把下面所有记录逐行照抄一遍，每行内容保持原样。

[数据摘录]
::::

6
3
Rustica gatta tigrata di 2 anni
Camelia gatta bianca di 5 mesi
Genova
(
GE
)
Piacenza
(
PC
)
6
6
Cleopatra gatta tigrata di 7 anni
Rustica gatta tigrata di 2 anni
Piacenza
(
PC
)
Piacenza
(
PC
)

::::

[作答区]
6
3
Rustica gatta tigrata di 2 anni
Camelia gatta bianca di 5 mesi
Genova
(
GE
)
Piacenza
(
PC
)
6
6
Cleopatra gatta tigrata di 7 anni
Rustica gatta tigrata di 2 anni
Piacenza
(
PC
)
Piacenza
(
PC
)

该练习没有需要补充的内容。